Assignment 2

This time your task is to use numerical methods to solve the following initial value problem (IVP):

\( y' = -2xy \)

where \( x \in [0,3]\) and \( y(0) = 2 \).

We provide you with the exact solution to help you debug your code.
Solution:

\(y(x)=2e^{-x^2}\)

You task is to create a file "rk4.py" that contains the following functionality:

1. Create a function that returns the right hand side of the given ODE.
2. Create a function that returns the exact solution of the given IVP.
3. Create a function that implements Runge-Kutta method of the 4th order (RK4).
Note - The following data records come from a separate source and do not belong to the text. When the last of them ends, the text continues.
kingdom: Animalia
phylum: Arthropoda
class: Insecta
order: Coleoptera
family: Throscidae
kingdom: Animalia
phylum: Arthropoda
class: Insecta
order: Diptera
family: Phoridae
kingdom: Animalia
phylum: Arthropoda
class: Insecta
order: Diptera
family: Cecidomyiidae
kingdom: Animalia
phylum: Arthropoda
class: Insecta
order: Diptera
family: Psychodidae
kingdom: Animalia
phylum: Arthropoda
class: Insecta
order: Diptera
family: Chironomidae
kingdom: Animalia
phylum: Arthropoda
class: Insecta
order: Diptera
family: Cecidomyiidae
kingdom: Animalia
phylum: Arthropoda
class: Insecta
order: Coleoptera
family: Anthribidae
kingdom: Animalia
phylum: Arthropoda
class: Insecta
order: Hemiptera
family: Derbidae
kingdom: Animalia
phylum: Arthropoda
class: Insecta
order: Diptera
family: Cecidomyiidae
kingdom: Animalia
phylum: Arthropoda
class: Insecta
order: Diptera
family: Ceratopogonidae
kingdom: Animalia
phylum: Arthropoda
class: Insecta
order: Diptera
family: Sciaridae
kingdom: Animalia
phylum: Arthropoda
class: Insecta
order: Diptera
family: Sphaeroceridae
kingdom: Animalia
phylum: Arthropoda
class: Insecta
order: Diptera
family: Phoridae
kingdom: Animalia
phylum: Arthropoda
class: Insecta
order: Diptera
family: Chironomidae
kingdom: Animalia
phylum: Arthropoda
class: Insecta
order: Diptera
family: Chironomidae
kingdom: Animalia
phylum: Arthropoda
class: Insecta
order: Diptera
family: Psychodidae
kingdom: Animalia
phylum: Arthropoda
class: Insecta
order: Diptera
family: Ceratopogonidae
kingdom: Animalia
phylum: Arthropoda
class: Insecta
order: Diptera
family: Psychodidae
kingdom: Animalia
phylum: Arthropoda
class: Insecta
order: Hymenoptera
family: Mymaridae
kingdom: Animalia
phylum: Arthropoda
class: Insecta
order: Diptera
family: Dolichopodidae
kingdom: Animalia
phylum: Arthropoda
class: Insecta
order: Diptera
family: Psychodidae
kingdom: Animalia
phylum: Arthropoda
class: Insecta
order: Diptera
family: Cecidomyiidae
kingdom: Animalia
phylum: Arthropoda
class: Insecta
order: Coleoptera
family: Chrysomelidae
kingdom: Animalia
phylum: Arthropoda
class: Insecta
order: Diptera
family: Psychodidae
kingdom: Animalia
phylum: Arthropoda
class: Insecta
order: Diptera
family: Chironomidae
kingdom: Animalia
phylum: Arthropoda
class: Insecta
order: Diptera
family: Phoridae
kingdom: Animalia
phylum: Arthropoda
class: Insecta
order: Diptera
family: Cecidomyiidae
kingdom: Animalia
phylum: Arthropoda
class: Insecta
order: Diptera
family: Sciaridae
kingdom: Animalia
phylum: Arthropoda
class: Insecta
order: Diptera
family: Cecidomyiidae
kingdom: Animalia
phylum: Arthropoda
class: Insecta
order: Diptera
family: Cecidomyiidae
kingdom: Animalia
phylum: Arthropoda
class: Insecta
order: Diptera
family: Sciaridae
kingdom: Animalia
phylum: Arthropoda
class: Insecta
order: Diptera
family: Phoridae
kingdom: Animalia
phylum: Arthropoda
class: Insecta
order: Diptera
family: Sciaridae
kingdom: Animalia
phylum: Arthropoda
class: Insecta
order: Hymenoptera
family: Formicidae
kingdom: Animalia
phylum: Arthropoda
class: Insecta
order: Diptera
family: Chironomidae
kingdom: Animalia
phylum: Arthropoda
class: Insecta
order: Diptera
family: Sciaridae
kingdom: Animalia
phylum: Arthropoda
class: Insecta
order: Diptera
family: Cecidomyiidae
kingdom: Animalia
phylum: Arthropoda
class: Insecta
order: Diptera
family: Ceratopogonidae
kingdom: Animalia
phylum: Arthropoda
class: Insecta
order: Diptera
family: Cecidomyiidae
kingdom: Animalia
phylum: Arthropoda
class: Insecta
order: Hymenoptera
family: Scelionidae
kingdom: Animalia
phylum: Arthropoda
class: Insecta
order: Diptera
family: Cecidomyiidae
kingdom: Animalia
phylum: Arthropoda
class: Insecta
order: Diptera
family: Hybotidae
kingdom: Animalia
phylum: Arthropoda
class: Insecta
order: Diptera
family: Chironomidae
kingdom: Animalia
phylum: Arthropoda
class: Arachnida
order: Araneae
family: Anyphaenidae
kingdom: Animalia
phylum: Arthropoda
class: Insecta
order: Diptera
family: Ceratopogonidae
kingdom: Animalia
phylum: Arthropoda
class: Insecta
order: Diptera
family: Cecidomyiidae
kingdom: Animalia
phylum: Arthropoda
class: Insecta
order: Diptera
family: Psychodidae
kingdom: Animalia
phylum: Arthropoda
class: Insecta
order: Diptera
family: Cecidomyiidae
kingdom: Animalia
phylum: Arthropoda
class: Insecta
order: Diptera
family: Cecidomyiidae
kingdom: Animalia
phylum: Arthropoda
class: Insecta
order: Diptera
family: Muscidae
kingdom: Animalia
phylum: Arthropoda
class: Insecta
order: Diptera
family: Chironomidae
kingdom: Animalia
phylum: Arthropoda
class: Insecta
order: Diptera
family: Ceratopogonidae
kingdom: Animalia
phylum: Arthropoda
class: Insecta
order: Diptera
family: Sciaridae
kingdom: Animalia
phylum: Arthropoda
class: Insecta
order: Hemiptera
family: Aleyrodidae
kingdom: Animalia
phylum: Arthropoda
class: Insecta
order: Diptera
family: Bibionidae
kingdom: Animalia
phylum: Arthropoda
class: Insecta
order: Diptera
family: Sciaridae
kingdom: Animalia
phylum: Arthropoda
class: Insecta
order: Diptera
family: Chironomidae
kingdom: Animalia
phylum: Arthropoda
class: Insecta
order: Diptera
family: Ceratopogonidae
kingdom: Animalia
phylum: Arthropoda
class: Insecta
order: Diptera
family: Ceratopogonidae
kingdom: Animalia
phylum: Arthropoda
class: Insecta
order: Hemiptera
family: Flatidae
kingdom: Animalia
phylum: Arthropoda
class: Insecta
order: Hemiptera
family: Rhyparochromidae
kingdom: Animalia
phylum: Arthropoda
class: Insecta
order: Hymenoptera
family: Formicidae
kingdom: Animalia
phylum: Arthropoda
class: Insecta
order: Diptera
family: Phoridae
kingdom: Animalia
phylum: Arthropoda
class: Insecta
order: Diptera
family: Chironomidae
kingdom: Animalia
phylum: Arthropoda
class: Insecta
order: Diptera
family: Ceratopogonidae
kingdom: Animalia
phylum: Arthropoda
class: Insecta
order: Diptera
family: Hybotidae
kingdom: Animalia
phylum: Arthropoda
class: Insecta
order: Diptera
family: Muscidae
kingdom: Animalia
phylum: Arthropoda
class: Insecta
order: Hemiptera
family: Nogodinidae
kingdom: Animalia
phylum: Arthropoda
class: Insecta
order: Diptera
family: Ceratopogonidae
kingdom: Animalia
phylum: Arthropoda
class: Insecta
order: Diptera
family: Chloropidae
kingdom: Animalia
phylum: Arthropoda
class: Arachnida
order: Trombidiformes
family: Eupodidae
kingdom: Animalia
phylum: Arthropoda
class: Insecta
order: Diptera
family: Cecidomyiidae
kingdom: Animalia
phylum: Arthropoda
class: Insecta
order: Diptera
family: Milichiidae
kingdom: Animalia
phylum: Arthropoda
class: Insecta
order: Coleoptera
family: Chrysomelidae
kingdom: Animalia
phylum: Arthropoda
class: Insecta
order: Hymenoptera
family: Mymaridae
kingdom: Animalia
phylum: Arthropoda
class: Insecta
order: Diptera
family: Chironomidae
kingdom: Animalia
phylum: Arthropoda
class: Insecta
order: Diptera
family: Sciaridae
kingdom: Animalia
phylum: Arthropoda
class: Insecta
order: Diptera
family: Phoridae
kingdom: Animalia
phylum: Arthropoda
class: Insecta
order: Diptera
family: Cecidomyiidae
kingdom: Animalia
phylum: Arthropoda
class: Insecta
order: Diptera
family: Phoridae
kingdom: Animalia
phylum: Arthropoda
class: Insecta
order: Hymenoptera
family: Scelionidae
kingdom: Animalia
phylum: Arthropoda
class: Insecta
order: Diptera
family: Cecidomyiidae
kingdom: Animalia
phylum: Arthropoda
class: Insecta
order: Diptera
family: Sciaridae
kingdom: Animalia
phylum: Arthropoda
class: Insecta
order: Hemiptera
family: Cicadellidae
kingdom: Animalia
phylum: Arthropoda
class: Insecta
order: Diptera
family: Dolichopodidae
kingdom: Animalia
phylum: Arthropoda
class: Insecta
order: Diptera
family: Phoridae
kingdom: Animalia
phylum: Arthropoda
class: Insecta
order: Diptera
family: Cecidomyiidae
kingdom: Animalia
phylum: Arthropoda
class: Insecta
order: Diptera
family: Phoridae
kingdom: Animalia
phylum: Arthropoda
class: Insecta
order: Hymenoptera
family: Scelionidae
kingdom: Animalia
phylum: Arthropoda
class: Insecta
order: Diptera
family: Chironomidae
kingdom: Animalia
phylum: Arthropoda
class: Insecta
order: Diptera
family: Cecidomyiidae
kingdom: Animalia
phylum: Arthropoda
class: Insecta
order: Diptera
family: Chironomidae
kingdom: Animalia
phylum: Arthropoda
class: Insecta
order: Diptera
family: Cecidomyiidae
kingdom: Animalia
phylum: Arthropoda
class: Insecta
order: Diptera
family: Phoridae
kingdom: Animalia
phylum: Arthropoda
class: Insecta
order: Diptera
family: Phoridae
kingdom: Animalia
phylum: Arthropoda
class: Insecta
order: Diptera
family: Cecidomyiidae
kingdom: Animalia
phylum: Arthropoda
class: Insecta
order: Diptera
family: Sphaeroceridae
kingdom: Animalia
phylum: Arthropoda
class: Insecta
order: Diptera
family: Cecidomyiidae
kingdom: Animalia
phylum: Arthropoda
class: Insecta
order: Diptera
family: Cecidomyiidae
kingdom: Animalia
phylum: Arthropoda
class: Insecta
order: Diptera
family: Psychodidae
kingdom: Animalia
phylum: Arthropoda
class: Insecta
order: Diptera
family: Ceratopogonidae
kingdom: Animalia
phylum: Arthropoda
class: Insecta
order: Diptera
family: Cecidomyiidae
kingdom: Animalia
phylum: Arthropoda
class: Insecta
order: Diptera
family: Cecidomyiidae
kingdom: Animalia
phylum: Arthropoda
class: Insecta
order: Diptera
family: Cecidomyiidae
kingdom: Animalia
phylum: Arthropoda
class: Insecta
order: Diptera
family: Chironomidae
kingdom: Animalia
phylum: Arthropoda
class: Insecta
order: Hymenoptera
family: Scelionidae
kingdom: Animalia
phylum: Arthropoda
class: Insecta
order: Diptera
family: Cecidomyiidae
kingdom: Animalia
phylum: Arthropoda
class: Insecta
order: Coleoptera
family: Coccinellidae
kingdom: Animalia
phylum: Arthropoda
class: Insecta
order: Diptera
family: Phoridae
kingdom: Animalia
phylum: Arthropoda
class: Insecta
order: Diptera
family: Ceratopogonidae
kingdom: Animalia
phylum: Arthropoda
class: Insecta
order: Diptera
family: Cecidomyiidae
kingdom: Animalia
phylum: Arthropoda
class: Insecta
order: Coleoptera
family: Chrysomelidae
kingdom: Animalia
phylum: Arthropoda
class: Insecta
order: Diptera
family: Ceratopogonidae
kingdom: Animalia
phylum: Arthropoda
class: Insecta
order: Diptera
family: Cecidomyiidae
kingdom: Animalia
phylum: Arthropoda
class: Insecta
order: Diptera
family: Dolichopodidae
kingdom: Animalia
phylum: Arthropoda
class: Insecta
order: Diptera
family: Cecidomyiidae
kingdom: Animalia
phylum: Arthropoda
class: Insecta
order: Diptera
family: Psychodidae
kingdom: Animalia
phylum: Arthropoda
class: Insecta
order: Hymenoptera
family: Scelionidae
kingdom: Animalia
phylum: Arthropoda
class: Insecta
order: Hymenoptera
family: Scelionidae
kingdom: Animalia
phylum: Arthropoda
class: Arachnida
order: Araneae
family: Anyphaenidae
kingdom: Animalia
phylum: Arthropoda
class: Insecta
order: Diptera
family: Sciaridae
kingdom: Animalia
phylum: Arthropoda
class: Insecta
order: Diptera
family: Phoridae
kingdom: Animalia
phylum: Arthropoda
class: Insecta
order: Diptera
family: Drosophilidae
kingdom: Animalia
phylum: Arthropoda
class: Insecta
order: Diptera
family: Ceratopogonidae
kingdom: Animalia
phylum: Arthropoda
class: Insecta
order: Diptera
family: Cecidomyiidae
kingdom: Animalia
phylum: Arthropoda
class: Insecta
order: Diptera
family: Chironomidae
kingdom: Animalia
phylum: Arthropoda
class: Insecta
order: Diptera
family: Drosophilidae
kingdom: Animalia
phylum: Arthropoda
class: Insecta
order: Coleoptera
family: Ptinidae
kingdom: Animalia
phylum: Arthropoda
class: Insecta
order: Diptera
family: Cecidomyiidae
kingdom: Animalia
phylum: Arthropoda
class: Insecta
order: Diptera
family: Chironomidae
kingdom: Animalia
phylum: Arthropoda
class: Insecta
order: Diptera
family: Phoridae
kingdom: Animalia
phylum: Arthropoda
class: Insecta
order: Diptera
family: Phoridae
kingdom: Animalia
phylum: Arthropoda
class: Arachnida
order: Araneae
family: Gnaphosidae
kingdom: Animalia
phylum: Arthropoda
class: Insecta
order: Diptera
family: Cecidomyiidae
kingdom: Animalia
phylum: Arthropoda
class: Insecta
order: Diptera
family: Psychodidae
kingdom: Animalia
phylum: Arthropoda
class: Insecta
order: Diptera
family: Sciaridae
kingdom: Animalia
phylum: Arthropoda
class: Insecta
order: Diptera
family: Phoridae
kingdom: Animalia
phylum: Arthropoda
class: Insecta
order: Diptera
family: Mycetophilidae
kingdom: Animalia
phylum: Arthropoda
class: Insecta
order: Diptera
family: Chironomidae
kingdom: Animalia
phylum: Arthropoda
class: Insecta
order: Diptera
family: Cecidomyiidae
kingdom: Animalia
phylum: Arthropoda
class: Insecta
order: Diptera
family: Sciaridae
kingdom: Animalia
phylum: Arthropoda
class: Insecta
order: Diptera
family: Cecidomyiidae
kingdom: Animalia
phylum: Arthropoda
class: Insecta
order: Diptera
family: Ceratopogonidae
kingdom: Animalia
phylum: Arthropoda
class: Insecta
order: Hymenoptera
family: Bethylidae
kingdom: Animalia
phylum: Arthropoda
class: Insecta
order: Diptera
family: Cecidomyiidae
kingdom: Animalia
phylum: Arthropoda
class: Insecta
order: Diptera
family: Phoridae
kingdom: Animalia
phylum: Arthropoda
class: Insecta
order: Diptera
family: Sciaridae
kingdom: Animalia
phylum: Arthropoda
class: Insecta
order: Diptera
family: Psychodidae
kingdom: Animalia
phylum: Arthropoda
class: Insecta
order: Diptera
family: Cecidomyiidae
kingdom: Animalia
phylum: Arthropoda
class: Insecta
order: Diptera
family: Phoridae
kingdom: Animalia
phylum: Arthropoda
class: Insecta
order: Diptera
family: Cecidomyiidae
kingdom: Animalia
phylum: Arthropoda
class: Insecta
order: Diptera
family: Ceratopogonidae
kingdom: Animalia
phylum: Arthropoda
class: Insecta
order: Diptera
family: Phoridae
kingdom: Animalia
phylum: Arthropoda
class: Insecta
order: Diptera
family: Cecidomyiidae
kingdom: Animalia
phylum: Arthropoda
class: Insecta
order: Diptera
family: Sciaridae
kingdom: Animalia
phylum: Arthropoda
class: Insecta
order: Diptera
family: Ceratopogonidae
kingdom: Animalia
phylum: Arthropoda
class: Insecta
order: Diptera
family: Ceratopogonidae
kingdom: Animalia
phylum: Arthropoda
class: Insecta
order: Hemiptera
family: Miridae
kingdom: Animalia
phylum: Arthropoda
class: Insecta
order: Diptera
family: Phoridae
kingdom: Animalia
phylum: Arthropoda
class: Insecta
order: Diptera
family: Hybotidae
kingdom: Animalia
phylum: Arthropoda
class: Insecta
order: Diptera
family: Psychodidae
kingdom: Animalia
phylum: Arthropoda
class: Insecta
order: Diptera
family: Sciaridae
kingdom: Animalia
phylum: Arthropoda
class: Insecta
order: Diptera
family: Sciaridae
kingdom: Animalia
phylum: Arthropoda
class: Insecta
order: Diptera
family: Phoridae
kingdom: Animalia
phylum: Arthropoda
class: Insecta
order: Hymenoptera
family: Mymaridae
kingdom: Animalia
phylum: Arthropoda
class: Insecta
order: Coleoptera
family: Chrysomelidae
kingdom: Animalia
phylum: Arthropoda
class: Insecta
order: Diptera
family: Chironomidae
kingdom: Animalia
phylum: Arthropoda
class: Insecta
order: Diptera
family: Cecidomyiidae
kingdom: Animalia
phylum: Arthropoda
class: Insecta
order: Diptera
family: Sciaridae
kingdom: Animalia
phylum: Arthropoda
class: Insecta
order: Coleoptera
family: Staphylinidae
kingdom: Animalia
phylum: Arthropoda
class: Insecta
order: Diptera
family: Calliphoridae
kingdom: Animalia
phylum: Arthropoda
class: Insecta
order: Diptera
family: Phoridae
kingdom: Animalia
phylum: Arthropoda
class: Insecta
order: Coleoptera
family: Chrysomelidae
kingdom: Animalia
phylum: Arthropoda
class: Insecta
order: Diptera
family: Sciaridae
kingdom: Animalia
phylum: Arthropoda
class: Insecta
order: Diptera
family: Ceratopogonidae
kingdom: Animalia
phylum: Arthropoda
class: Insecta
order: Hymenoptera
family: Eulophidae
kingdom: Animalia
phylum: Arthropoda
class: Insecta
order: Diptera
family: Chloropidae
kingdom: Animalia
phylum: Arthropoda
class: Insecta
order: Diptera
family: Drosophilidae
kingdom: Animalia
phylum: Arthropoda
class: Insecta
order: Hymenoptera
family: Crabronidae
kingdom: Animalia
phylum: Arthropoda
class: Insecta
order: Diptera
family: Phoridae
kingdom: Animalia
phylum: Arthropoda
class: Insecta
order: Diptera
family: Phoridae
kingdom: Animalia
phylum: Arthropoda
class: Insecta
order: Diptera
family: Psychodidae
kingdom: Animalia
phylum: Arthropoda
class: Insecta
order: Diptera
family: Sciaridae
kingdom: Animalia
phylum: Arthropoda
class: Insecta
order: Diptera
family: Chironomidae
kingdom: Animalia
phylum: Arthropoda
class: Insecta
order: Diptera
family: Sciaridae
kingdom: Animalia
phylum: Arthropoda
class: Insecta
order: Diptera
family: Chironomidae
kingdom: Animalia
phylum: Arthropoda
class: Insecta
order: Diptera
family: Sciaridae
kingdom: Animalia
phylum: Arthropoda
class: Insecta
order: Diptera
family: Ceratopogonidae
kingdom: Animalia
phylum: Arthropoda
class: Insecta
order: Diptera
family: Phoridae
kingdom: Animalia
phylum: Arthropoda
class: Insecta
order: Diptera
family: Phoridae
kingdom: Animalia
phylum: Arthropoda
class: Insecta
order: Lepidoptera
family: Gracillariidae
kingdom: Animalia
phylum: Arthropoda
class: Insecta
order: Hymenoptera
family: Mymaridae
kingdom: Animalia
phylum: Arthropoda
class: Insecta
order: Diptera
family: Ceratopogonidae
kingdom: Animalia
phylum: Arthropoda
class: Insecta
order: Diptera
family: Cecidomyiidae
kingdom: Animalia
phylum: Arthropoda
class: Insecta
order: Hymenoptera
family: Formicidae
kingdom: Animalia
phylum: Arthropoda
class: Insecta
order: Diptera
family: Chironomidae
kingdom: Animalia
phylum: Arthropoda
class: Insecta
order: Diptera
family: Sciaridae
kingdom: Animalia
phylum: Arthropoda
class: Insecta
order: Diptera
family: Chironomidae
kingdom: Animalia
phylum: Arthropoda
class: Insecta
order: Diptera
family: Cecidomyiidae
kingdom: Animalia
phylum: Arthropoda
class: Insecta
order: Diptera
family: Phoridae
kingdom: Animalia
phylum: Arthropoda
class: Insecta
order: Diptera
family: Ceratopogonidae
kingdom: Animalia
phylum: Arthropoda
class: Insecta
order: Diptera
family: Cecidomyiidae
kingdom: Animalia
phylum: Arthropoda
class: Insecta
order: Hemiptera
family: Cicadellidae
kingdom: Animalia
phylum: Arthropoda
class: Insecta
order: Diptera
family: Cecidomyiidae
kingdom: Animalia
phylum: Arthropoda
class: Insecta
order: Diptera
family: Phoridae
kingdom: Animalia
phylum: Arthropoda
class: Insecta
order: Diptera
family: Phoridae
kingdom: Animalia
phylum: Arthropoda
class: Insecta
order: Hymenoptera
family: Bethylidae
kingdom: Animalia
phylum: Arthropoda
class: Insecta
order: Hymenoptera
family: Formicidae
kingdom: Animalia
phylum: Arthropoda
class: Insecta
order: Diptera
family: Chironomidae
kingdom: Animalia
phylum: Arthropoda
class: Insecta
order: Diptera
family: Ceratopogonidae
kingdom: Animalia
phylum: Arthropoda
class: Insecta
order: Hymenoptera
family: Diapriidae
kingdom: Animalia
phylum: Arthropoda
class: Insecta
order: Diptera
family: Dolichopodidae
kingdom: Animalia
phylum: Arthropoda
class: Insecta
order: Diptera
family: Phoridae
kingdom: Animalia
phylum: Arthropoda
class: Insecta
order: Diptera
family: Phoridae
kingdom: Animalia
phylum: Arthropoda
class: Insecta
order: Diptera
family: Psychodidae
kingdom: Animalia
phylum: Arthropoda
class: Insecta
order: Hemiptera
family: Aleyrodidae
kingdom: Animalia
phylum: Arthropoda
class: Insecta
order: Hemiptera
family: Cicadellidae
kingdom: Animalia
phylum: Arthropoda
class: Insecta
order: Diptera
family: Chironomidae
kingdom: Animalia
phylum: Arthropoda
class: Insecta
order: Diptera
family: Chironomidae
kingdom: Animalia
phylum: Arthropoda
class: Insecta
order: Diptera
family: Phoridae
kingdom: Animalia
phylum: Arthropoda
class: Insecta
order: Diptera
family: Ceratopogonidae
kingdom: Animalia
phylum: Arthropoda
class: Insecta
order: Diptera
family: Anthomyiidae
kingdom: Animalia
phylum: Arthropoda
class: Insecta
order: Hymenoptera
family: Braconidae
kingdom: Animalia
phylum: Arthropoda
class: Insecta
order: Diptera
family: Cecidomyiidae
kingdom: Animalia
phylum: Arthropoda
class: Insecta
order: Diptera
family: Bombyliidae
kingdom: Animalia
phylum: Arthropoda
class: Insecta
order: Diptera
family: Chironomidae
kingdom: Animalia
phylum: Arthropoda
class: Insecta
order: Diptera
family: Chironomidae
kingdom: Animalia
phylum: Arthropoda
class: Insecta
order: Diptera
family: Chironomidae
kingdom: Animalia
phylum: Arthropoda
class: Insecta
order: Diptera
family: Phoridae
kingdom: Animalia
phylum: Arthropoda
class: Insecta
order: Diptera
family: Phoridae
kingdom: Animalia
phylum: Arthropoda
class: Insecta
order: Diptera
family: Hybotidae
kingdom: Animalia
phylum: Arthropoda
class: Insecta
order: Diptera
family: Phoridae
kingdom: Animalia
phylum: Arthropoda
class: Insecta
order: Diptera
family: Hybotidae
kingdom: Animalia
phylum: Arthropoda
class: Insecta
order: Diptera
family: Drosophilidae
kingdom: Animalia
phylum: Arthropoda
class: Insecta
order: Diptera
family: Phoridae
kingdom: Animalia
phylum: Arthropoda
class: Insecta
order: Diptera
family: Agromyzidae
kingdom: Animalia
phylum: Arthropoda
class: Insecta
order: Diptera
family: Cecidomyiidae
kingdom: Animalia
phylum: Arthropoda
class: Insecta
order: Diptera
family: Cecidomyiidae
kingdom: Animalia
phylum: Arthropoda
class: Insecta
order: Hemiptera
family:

The function should not use global variables (i.e. use the function arguments to transfer any values to the function).
4. Use the function linspace from the numpy package to create evenly spaced intervals.
5. Use the function odeint from the package scipy.integrate to solve the given IVP.
6. Using your RK4 function solve the given IVP.
7. Using the matplotlib package create a chart with 3 subplots on it:
   • a plot that compares solutions
   • a plot that displays the error of the RK4 method
   • a plot that displays the error of the odeint method
8. Save your chart as the file my_rk4.pdf .

Submit your rk4.py script file and the generated chart my_rk4.pdf to the 'Assignment Dropbox'.

Assignment will be graded on a 10 point basis.

Due date is November 21, 2019 at 11:55pm, with 0.5 point penalty per day for late submission until the cut-off date of November 28, 2019 at 11:00am.